Give back the entries exactly, ending with the "TODO Editor features" line.

--- --- ---

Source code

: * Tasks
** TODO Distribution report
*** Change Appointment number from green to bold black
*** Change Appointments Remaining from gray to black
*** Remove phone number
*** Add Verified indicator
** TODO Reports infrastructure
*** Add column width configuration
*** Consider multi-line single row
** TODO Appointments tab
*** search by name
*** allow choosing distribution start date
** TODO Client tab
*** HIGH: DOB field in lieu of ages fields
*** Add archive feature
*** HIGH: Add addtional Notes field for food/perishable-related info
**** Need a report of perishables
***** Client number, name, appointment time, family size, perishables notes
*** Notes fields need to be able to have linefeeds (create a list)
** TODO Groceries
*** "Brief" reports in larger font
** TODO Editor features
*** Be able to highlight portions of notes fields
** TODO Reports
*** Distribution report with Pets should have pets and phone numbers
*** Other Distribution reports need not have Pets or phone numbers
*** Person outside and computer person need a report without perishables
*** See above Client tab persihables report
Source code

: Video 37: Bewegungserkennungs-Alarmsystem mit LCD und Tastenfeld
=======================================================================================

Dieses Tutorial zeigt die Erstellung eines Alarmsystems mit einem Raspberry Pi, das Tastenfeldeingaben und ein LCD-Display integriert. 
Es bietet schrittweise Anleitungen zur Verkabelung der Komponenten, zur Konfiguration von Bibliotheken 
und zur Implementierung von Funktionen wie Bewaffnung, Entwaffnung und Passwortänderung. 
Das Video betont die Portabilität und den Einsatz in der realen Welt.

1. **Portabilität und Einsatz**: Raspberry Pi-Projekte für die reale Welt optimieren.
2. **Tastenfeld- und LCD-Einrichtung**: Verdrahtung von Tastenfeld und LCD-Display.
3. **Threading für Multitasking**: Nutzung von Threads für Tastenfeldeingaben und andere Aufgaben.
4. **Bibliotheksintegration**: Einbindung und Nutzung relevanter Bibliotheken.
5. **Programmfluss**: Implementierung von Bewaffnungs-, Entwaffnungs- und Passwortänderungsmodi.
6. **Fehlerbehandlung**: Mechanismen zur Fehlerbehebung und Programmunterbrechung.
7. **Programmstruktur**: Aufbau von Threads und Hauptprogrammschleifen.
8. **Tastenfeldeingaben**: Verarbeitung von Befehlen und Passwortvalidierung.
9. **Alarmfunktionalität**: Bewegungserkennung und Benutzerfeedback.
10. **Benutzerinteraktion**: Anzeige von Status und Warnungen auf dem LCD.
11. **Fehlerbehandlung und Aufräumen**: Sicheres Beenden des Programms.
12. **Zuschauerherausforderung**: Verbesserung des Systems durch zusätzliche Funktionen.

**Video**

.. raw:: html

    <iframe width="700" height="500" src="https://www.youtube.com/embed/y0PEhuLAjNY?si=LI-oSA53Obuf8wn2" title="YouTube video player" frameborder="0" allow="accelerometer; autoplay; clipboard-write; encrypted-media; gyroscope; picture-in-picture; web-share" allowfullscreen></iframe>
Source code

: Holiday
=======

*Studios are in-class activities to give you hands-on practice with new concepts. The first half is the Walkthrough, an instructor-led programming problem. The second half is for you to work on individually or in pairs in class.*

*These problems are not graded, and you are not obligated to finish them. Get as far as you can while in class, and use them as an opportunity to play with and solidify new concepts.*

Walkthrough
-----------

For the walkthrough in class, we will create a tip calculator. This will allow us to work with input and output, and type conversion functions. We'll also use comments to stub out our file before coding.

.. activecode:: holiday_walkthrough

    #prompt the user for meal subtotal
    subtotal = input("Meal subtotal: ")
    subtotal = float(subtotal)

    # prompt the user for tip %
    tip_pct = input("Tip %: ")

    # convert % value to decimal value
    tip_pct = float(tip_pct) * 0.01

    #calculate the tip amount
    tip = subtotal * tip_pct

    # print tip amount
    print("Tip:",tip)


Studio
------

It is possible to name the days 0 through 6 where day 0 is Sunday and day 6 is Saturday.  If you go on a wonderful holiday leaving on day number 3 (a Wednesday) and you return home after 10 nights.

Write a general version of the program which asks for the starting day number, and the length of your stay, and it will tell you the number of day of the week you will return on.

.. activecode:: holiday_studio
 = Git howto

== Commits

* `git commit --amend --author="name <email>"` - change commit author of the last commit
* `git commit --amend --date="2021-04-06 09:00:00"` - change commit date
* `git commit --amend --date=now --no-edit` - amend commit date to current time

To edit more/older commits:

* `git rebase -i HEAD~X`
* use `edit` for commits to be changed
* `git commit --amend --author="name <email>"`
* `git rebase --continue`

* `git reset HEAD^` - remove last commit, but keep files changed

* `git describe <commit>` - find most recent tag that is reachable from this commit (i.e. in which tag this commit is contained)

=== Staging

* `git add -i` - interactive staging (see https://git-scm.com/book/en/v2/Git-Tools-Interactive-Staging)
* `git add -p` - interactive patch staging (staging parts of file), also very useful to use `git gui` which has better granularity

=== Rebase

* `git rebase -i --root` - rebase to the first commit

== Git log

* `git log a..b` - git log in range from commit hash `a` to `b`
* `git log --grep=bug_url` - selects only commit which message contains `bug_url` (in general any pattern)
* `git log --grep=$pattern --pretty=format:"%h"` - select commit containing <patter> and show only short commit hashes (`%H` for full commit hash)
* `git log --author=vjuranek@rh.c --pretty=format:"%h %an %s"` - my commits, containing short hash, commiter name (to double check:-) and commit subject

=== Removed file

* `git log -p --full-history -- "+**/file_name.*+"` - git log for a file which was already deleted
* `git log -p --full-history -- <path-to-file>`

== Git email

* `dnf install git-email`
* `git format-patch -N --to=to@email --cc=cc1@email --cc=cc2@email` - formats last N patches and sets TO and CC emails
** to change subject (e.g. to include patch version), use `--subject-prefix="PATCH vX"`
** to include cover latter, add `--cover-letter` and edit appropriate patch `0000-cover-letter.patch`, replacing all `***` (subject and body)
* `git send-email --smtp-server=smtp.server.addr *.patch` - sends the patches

--- --- ---

• _Response to this exercise_
Source code

: * Tasks
** TODO Distribution report
*** Change Appointment number from green to bold black
*** Change Appointments Remaining from gray to black
*** Remove phone number
*** Add Verified indicator
** TODO Reports infrastructure
*** Add column width configuration
*** Consider multi-line single row
** TODO Appointments tab
*** search by name
*** allow choosing distribution start date
** TODO Client tab
*** HIGH: DOB field in lieu of ages fields
*** Add archive feature
*** HIGH: Add addtional Notes field for food/perishable-related info
**** Need a report of perishables
***** Client number, name, appointment time, family size, perishables notes
*** Notes fields need to be able to have linefeeds (create a list)
** TODO Groceries
*** "Brief" reports in larger font
** TODO Editor features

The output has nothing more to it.